Ben just walked in, so I pulled up the array data and made it look like I was doing something with it. I'd snagged a fat packet off a listening post near the neutral zone—the kind of thing that sounds impressive until you actually open it. I set the AI loose on it and nudged it along where it got stuck, which is the whole job, really, for anyone with this clearance. It spits out a catalogue: recipes, grocery lists, someone's mother complaining about her knees. Intelligence… I used to think this posting would feel like something out of an Ian Fleming novel. Turns out I'm just a very well-credentialed librarian.
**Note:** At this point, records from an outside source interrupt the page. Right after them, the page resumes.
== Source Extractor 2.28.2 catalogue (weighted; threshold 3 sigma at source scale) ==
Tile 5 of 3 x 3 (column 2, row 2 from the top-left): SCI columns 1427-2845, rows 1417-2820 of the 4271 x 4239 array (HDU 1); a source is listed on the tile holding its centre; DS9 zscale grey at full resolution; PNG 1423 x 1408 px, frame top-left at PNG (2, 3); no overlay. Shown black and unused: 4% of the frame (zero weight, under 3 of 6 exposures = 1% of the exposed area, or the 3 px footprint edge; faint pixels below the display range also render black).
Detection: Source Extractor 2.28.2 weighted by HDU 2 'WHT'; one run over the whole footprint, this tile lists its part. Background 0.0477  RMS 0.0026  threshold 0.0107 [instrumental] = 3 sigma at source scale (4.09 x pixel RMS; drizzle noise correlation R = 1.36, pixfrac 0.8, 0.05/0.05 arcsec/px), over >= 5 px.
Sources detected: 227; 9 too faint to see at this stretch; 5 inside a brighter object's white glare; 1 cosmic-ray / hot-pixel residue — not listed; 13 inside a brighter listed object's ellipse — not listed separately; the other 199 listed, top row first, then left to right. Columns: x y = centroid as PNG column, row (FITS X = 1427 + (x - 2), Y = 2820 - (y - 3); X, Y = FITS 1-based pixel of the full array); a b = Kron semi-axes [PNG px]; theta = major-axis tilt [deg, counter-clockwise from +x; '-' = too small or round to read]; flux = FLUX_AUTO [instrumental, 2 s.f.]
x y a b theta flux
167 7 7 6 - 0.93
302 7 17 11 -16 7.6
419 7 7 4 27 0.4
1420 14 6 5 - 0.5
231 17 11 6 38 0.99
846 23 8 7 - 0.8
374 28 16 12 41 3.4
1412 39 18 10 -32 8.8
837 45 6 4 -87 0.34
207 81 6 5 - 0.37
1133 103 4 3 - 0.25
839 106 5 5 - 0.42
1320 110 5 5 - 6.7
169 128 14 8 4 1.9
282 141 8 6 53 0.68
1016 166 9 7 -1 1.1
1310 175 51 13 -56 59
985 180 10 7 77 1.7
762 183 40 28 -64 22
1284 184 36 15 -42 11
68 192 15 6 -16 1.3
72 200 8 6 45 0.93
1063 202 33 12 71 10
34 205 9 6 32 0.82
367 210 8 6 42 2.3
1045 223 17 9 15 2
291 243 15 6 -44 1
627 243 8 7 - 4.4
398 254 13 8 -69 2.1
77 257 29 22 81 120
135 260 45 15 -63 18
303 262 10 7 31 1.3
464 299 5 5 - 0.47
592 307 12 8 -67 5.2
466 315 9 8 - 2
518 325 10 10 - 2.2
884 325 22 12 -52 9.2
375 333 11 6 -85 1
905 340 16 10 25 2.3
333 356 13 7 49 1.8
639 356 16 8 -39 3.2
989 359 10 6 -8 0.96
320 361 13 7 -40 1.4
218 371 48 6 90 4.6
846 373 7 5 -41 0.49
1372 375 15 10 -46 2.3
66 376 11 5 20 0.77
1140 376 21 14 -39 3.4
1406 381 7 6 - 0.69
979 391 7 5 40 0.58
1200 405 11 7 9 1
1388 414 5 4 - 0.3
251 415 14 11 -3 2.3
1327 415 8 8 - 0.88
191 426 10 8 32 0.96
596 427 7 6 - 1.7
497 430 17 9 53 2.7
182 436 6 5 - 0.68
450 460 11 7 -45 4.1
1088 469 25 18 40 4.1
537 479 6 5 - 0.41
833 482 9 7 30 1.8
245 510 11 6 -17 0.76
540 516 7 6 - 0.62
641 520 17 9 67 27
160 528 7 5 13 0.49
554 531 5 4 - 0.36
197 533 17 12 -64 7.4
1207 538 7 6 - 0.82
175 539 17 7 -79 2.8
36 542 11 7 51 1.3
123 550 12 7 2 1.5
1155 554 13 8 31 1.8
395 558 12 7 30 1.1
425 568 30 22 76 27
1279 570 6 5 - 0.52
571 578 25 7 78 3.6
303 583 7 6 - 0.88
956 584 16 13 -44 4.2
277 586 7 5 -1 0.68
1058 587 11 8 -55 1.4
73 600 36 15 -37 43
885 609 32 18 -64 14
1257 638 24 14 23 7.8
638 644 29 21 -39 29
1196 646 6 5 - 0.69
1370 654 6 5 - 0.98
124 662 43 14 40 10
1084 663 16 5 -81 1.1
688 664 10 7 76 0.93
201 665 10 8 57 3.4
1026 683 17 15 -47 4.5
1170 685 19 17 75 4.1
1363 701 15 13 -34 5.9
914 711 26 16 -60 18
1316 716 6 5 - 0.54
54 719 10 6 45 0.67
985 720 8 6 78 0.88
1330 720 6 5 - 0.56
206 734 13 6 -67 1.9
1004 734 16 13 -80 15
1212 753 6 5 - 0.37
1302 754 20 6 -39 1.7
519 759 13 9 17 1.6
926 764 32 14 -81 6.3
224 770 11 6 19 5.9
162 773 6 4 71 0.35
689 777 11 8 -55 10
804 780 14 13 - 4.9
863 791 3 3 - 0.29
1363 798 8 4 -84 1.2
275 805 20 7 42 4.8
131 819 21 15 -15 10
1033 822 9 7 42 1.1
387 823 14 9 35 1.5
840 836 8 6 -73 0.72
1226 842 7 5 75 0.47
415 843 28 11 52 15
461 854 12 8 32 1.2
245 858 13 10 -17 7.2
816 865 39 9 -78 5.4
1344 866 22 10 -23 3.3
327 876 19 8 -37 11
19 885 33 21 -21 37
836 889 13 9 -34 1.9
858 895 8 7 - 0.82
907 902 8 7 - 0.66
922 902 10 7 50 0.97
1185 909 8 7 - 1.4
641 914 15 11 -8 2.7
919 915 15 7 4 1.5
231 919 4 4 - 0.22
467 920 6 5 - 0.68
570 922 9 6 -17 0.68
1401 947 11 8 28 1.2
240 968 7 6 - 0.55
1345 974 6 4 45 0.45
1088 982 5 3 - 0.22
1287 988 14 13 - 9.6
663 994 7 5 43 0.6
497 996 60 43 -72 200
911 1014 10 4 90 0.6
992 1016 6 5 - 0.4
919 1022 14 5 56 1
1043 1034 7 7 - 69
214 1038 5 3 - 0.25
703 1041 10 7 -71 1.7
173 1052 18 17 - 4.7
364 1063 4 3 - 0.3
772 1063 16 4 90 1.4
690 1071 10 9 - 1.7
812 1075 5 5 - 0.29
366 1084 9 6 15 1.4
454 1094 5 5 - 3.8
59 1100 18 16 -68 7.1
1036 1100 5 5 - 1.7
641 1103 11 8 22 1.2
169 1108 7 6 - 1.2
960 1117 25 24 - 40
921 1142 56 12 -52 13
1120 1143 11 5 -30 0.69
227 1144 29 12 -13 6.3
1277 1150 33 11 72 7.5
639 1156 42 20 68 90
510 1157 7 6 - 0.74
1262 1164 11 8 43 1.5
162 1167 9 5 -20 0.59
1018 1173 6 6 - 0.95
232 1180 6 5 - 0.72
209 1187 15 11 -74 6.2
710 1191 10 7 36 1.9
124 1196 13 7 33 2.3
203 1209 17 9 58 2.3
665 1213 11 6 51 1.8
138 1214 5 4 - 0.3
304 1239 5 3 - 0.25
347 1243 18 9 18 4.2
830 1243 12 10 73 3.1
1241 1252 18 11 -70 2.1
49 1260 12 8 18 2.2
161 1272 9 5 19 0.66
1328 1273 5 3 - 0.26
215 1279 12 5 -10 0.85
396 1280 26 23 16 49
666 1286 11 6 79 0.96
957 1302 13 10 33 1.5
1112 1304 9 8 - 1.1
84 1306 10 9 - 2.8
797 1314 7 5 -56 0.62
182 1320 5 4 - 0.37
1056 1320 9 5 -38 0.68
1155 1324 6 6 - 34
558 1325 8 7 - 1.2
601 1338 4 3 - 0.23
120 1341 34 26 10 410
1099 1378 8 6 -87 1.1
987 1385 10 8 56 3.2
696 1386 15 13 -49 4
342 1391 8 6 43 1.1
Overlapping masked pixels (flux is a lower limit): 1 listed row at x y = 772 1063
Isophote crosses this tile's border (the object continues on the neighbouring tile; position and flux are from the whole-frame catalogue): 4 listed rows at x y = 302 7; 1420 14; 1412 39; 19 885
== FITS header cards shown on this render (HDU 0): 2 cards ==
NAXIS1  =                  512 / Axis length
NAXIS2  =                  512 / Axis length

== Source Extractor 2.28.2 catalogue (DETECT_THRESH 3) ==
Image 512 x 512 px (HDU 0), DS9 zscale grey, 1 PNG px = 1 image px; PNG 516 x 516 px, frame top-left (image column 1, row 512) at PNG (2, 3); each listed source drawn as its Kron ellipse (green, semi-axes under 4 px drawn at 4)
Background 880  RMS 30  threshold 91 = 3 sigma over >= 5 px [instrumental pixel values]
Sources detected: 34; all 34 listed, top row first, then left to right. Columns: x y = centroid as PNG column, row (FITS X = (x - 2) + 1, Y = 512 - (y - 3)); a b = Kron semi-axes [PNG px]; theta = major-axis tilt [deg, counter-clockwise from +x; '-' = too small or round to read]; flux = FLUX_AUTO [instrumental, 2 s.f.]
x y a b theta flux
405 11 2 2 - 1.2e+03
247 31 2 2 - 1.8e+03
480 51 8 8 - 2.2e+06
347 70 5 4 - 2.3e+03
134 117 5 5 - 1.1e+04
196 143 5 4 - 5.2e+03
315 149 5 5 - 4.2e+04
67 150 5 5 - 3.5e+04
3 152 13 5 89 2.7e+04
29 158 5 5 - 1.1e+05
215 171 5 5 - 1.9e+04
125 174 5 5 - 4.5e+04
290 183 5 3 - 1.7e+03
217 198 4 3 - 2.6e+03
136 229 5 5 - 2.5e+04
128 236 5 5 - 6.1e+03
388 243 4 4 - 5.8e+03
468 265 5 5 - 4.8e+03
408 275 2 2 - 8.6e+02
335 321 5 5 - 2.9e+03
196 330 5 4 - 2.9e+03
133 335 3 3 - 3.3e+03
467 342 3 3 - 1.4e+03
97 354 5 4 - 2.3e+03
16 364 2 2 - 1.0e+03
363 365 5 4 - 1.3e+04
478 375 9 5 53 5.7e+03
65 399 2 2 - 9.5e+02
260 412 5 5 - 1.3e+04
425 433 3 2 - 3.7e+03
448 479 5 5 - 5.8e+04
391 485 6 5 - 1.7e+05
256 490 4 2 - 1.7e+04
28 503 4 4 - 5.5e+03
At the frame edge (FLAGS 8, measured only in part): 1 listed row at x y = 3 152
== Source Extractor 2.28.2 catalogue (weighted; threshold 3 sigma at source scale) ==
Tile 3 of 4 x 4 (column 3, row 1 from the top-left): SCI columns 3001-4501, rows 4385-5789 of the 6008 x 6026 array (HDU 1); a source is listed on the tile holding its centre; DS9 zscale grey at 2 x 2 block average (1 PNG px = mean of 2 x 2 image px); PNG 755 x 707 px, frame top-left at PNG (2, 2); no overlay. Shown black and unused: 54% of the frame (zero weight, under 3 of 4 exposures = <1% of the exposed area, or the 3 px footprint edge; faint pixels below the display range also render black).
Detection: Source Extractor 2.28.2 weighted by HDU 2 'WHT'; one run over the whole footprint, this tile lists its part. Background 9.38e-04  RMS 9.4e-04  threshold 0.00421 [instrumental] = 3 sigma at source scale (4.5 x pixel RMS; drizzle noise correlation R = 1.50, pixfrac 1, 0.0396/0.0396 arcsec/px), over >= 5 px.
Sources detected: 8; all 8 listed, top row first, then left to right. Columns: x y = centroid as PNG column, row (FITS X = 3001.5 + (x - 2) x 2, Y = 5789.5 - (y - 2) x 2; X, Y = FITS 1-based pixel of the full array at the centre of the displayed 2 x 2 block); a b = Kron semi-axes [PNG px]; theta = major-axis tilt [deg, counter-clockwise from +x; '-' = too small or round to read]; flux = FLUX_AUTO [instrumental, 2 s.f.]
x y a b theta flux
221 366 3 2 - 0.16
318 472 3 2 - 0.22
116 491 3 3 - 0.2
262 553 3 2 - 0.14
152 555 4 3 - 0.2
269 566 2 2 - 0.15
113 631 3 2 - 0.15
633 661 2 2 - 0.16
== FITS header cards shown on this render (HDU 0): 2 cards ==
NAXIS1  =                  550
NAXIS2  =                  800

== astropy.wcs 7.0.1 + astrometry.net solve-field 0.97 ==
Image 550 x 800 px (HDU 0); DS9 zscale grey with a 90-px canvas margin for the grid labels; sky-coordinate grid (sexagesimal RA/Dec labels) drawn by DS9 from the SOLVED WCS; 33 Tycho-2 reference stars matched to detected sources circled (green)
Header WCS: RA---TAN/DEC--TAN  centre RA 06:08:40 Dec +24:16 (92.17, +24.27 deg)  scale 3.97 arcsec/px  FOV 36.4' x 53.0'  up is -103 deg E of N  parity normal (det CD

That's why Section 31 meant so much to me.
For once, I had a real assignment — actual cloak and dagger work, not sitting in a dark room cataloging some admiral's grocery lists off a listening array. I was embedded among officers who outranked me on paper, reporting back on their every move, and not one of them had the faintest idea. The pips on their collars meant nothing. I was the one with the real orders. I was the axis the whole operation turned on, and they were just going through the motions around me, blissfully unaware. The worst part was that I couldn't even tell them. I had to sit there and watch Ensign Harrow get a commendation at morning briefing for reorganizing the duty roster while I smiled and clapped along with everyone else, knowing full well that nothing I did would ever see the light of day; not the late nights, not the risk, not any of it. Nobody was ever going to hand me a plaque for what I do.
… and after everything I did for them, Section 31 thinks they can just erase me? Send some honeypot to warm my bed and then put a knife in my back? Let them think it's working. Let them think I'm blind to it. When the moment comes and I flip this whole rotten game back on them, I want to see it on their faces—that first flicker of understanding that they chose the wrong person to betray.